In my investigation, I found the alert is triggered by a normal option.
Every time etcdctl lease keep-alive $lease interacts with the etcd cluster, will trigger below log, then trigger ICPetcdHighNumberOfFailedGRPCRequests alert.
{"log":"2019-07-05 08:20:02.426997 D | etcdserver/api/v3rpc: failed to receive lease keepalive request from gRPC stream (\"rpc error: code = Unavailable desc = client disconnected\")\n","stream":"stderr","time":"2019-07-05T08:20:02.427136464Z"}
Seems alert rule is not meaningful if grpc_code="Unavailable" or grpc_method="LeaseKeepAlive" , so we would like to change https://github.com/ibm-cloud-architecture/CSMO-ICP/blob/master/prometheus/alerts_icp_2.1.0.2-3.1.1/alert-rules-icp311.yaml#L34 to below content .
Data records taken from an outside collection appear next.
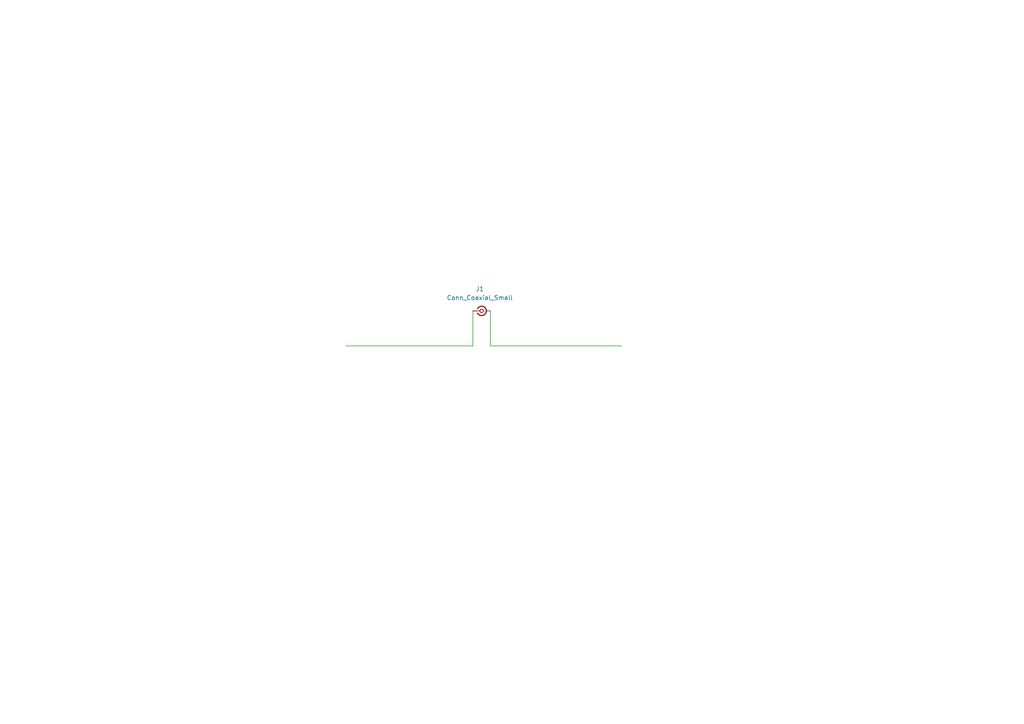
<source format=kicad_sch>
(kicad_sch
	(version 20231120)
	(generator "eeschema")
	(generator_version "8.0")
	(uuid "8e806196-f92c-4848-8cfc-5df6b6bd6e0a")
	(paper "A4")
	(title_block
		(title "ANT24A")
		(date "2024-02-28")
		(rev "1.0")
		(company "HARDWARIO")
		(comment 1 "AGILE HARDWARE DEVELOPMENT")
		(comment 2 "HARDWARIO.COM")
	)
	
	(wire
		(pts
			(xy 142.24 90.17) (xy 142.24 100.33)
		)
		(stroke
			(width 0)
			(type default)
		)
		(uuid "e83b3cc1-3fa0-4b4c-b148-d7a752535e49")
	)
	(wire
		(pts
			(xy 137.16 90.17) (xy 137.16 100.33)
		)
		(stroke
			(width 0)
			(type default)
		)
		(uuid "ec07123a-e470-4dc8-be49-a14fc7bad03b")
	)
	(wire
		(pts
			(xy 142.24 100.33) (xy 180.34 100.33)
		)
		(stroke
			(width 0)
			(type default)
		)
		(uuid "ec23359d-c684-4496-90c2-bc560bda419b")
	)
	(wire
		(pts
			(xy 100.33 100.33) (xy 137.16 100.33)
		)
		(stroke
			(width 0)
			(type default)
		)
		(uuid "fe254b64-cd73-46c2-b2b6-c0b1d7c5ca87")
	)
	(symbol
		(lib_id "Connector:Conn_Coaxial_Small")
		(at 139.7 90.17 0)
		(unit 1)
		(exclude_from_sim no)
		(in_bom yes)
		(on_board yes)
		(dnp no)
		(fields_autoplaced yes)
		(uuid "253b7b99-35bb-4109-b4ba-4f3487292330")
		(property "Reference" "J1"
			(at 139.1804 83.82 0)
			(effects
				(font
					(size 1.27 1.27)
				)
			)
		)
		(property "Value" "Conn_Coaxial_Small"
			(at 139.1804 86.36 0)
			(effects
				(font
					(size 1.27 1.27)
				)
			)
		)
		(property "Footprint" ""
			(at 139.7 90.17 0)
			(effects
				(font
					(size 1.27 1.27)
				)
				(hide yes)
			)
		)
		(property "Datasheet" " ~"
			(at 139.7 90.17 0)
			(effects
				(font
					(size 1.27 1.27)
				)
				(hide yes)
			)
		)
		(property "Description" "small coaxial connector (BNC, SMA, SMB, SMC, Cinch/RCA, LEMO, ...)"
			(at 139.7 90.17 0)
			(effects
				(font
					(size 1.27 1.27)
				)
				(hide yes)
			)
		)
		(pin "2"
			(uuid "bfb815d1-389a-4060-afc6-ac08dfc20be7")
		)
		(pin "1"
			(uuid "a83c9d8c-c88e-4c4d-ae70-968dc890c349")
		)
		(instances
			(project "kara-uas-ant24a"
				(path "/8e806196-f92c-4848-8cfc-5df6b6bd6e0a"
					(reference "J1")
					(unit 1)
				)
			)
		)
	)
	(sheet_instances
		(path "/"
			(page "1")
		)
	)
)
</source>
- alert: ICPetcdHighNumberOfFailedGRPCRequests
annotations:
message: 'etcd cluster "{{ $labels.job }}": {{ $value }}% of requests for {{
$labels.grpc_method }} failed on etcd instance {{ $labels.instance }}.'
expr: |
100 * sum(rate(grpc_server_handled_total{job=~".*etcd.*", grpc_code!="OK", grpc_code!="Unavailable", grpc_method!="LeaseKeepAlive"}[5m])) BY (job, instance, grpc_service, grpc_method)
/
sum(rate(grpc_server_handled_total{job=~".*etcd.*"}[5m])) BY (job, instance, grpc_service, grpc_method)
> 1
for: 10m
labels:
severity: warning
Submit this issue to request for your opinion. We hope to make the change to avoid meaningless alert.
Someone meet similar issue in: https://github.com/openshift/cluster-monitoring-operator/issues/248
@RayStoner @RobertJBarron @rafal-szypulka can you help on this?
@haoqing0110 it looks that the source of the problem is still unresolved etcd bug: https://github.com/etcd-io/etcd/issues/10289 and this problem exist not only in ICP, but also in openshift: https://github.com/etcd-io/etcd/pull/10629
In my opinion, this alert should be disabled until it will be resolved in etcd. Other option may be to filter-out grpc_code!="Unavailable", grpc_method!="LeaseKeepAlive" as you did, but I am not completely sure if it will get us meaningful results. I would just disable this alert rule for now.
@rafal-szypulka Thanks! Disable is good for our case.